Scroll untuk membaca artikel
Galih Priatmojo | Hiskia Andika Weadcaksana
Rabu, 21 Desember 2022 | 16:35 WIB
Peneliti Pusat Kajian Antikorupsi (Pukat) Fakultas Hukum Universitas Gadjah Mada (UGM), Zaenur Rohman. [Hiskia Andika Weadcaksana / Suarajogja.id]

SuaraJogja.id - Peneliti Pusat Studi Anti Korupsi (Pukat) UGM Zaenur Rohman memberikan sejumlah saran perbaikan di tubuh Mahkamah Agung (MA) yang kini tengah diterpa kasus korupsi. Apalagi hingga saat ini sudah ada 14 tersangka yang ditetapkan KPK dalam kasus dugaan suap penanganan perkara di lingkungan MA tersebut. 

Dimulai dari internal MA sendiri yang meliputi perbaikan dari sisi rekrutmen, promosi hingga mutasi jabatan. Zaenur menilai rekrutmen sendiri sekarang sudah mulai ada perbaikan.

Dilihat dari tidak sedikitnya hakim baru yang bisa diharapkan menjadi darah segar ke depan. Dalam artian diharapkan dapat diandalkan untuk menjadi hakim yang lebih baik, berintegritas dan anti suap.

"Tapi saya melihat resiko utama dari para hakim-hakim baru hasil rekrutmen yang sudah jauh lebih objektif itu resiko utamanya dikader oleh mereka-mereka yang selama ini melakukan praktik suap," ujar Zaenur, kepada awak media, Rabu (21/12/2022).

Baca Juga: Luhut Sebut OTT Melulu Tak Baik Bikin Negara Jelek, Pukat UGM Bela KPK: Penindakan Jangan Kendur

"Nah mereka dikader oleh para senior yang biasa menerima suap. Kaderisasi penerima suap itu yang harus ditutup. Cara memutusnya ya kader-kader yang baru ini perlu dipupuk kebanggaan terhadap MA," sambungnya.

Selain itu, profesi hakim juga harus selalu diberikan penguatan. Agar mereka dapat menolak segala macam jenis suap dan menghilangkan inferioritas terhadap para senior.

Kedua dalam hal promosi dan mutasi jabatan. Menurutnya hal ini juga menjadi satu wilayah yang berisiko di MA. Pembinaan sangat penting dilakukan oleh pimpinan masing-masing.

Secara pengawasan internal sendiri MA sebenarnya sudah punya badan pengawas. Ditambah dengan adanya fungsi pengawasan yang melekat oleh para pimpinan di masing-masing satuan kerja.

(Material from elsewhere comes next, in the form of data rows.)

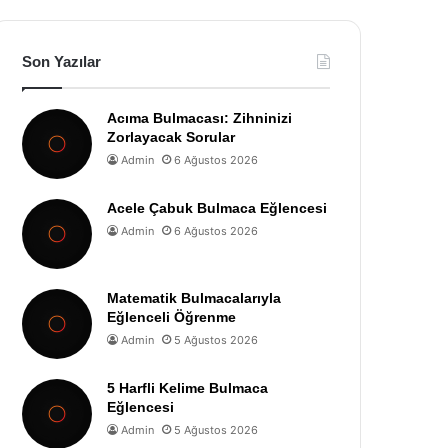
Son Yazılar
Acıma Bulmacası: Zihninizi
Zorlayacak Sorular
Admin
6 Ağustos 2026
Acele Çabuk Bulmaca Eğlencesi
Admin
6 Ağustos 2026
Matematik Bulmacalarıyla
Eğlenceli Öğrenme
Admin
5 Ağustos 2026
5 Harfli Kelime Bulmaca
Eğlencesi
Admin
5 Ağustos 2026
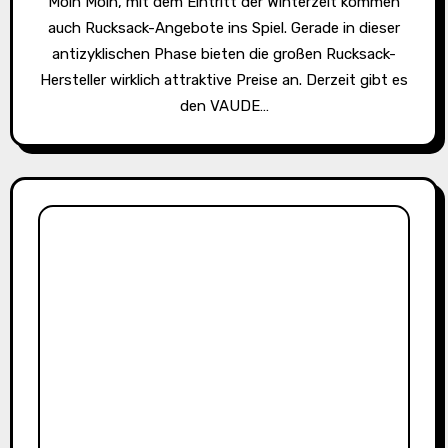
Moin Moin, mit dem Eintritt der Winterzeit kommen
auch Rucksack-Angebote ins Spiel. Gerade in dieser
antizyklischen Phase bieten die großen Rucksack-
Hersteller wirklich attraktive Preise an. Derzeit gibt es
den VAUDE…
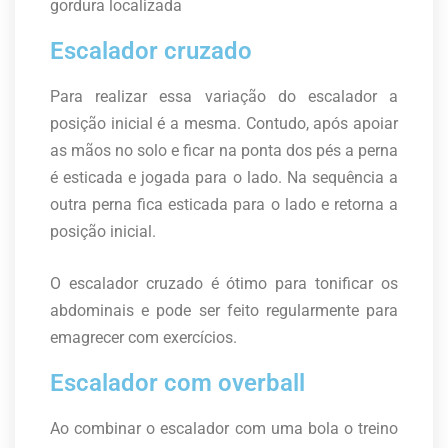
gordura localizada
Escalador cruzado
Para realizar essa variação do escalador a
posição inicial é a mesma. Contudo, após apoiar
as mãos no solo e ficar na ponta dos pés a perna
é esticada e jogada para o lado. Na sequência a
outra perna fica esticada para o lado e retorna a
posição inicial.
O escalador cruzado é ótimo para tonificar os
abdominais e pode ser feito regularmente para
emagrecer com exercícios.
Escalador com overball
Ao combinar o escalador com uma bola o treino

"Tapi kita lihat fungsi pengawasan dan pembinaan selama ini belum berjalan dengan baik. Oleh karena itu tanggungjawab pimpinan itu harus berjalan. Ketika anak buah melakukan pelanggaran dalam bentuk korupsi menerima uang suap maka pimpinannya harus dicopot," tegasnya.

Baca Juga: Ribut Ucapan Luhut soal OTT KPK, 30 Pejabat Ini yang Coreng Nama Negara Sepanjang 2022

Dilanjutkan Zaenur, MA juga harus membuka diri terhadap pengawasan eksternal dalam hal ini khususnya dilakukan kleh Komisi Yudisial (KY). Ia menyebut bahwa selama ini MA terkesan cukup resisten terhadap pengawasan KY.

"Sehingga KY sejauh ini dalam melakukan tugasnya menegakkan keluhuran dan menjaga martabat hakim belum dapat secara efektif. Oleh karena itu kalau MK ingin memperbaiki diri maka harus membuka pintu seluas-luasnya, memberi dukungan sebaik-baiknya terhadap institusi pengawas eksternal ke badan peradilan yaitu KY khususnya dalam menegakkan etik," tuturnya.

Tak lupa dari sisi eksternal, kata Zaenur dalam hal ini negara juga perlu mempunyai komitmen kuat untuk menangani kasus-kasus di tubuh MA. Dapat dimulai dengan perbaikan kesejahteraan di tubuh MA sendiri.

Terkhusus mengurangi disparitas kesejahteraan di internal MA terlebih misalnya antara pegawai dengan Hakim itu sendiri. Sebab kesejahteraan yang belum baik ditingkat pegawai itu dinilai dapat memicu terjadinya korupsi.

"Apalagi disparitas yang sangat lebar kemudian bisa menimbulkan rasa ketidakadilan kemudian mereka melakukan korupsi mengatur perkara dan seterusnya," tandasnya.